Peringatan ini tidak hanya terkait dengan potensi bahaya fisik, seperti angin kencang dan tertimbun pasir, tetapi juga menekankan aspek spiritual. Rasulullah SAW ingin melindungi para sahabatnya dari pengaruh negatif yang mungkin ditimbulkan oleh tempat tersebut, tempat yang menyimpan kenangan akan azab Allah SWT atas kezaliman Kaum Tsamud. Larangan keluar malam kecuali bersama teman juga menunjukkan perhatian terhadap keselamatan fisik dan psikologis para sahabat.
Anjuran untuk tidak memasuki Al-Ula kecuali dalam keadaan menangis dan larangan minum air atau berwudhu dengan air dari sumur-sumur di kawasan tersebut bukanlah larangan yang bersifat absolut dan permanen. Peringatan ini lebih bersifat nasihat dan ajakan untuk berintrospeksi diri, mengambil pelajaran dari sejarah, dan menghindari perilaku yang dapat mengundang murka Allah SWT. Rasulullah SAW tidak ingin umatnya mengulangi kesalahan Kaum Tsamud, yang akhirnya dibinasakan karena keangkuhan dan kezaliman mereka.
Peringatan Rasulullah SAW tentang Al-Ula dapat dimaknai sebagai sebuah pelajaran berharga tentang pentingnya:
- Menghindari kezaliman: Kisah Kaum Tsamud menjadi bukti nyata bahwa kezaliman akan berbuah malapetaka. Rasulullah SAW mengingatkan umatnya agar selalu berbuat adil dan menghindari segala bentuk kezaliman.
- Menghormati sejarah: Al-Ula sebagai saksi bisu atas azab Allah SWT mengingatkan kita akan pentingnya menghargai sejarah dan mengambil hikmah dari peristiwa masa lalu.

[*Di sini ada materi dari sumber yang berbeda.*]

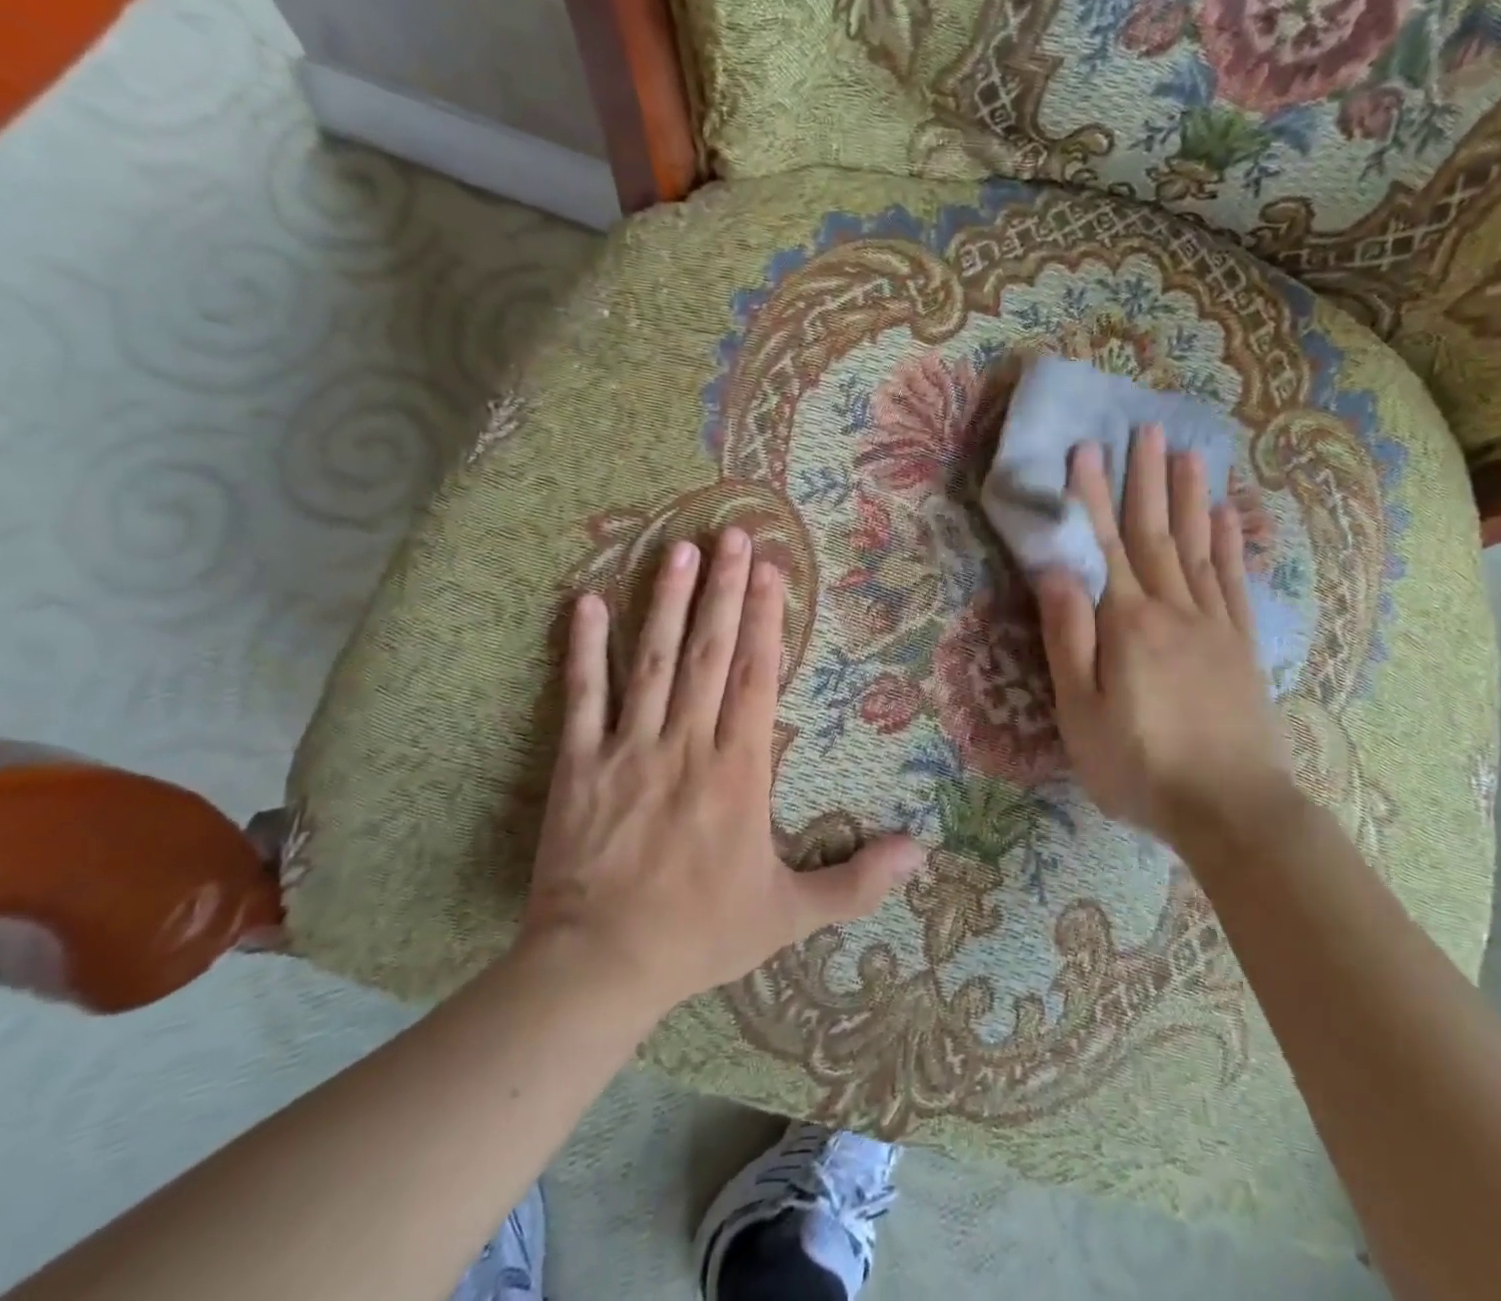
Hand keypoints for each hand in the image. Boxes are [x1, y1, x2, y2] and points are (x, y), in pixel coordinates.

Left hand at [521, 527, 923, 1007]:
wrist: (600, 967)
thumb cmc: (700, 934)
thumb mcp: (789, 916)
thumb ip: (857, 882)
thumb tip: (921, 853)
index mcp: (738, 770)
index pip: (756, 677)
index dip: (767, 620)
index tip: (772, 570)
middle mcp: (687, 743)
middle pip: (710, 652)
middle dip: (726, 590)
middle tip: (734, 534)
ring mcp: (629, 748)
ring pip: (653, 660)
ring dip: (668, 602)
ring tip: (680, 550)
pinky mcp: (579, 763)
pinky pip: (581, 696)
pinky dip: (583, 649)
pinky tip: (586, 603)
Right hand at [1034, 427, 1293, 852]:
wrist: (1233, 810)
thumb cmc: (1141, 766)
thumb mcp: (1082, 712)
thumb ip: (1070, 638)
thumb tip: (1056, 570)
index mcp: (1128, 624)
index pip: (1105, 546)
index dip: (1092, 496)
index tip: (1087, 449)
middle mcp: (1173, 610)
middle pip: (1156, 533)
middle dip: (1147, 480)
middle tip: (1147, 429)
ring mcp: (1214, 625)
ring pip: (1200, 547)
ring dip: (1191, 498)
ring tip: (1188, 453)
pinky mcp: (1242, 646)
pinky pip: (1235, 582)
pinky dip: (1232, 544)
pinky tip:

- Berhati-hati dalam bertindak: Peringatan Rasulullah SAW menunjukkan perlunya kehati-hatian dan pertimbangan matang sebelum melakukan sesuatu, terutama yang berkaitan dengan tempat-tempat yang memiliki riwayat kelam.
- Bertawakkal kepada Allah SWT: Meskipun ada peringatan, kita tetap harus bertawakkal kepada Allah SWT dan memohon perlindungan-Nya dari segala macam bahaya.
Kesimpulannya, peringatan Rasulullah SAW tentang Al-Ula bukanlah sekadar larangan geografis, melainkan pesan moral yang sarat makna. Peringatan ini mengajak umat Islam untuk merenungkan sejarah, menghindari kezaliman, dan selalu bertawakkal kepada Allah SWT. Al-Ula, dengan segala sejarah dan misterinya, menjadi pengingat akan kuasa Allah SWT dan konsekuensi dari perbuatan manusia. Sebagai umat Islam, kita hendaknya mengambil hikmah dari kisah ini dan menjadikan Al-Ula sebagai pelajaran berharga dalam menjalani kehidupan.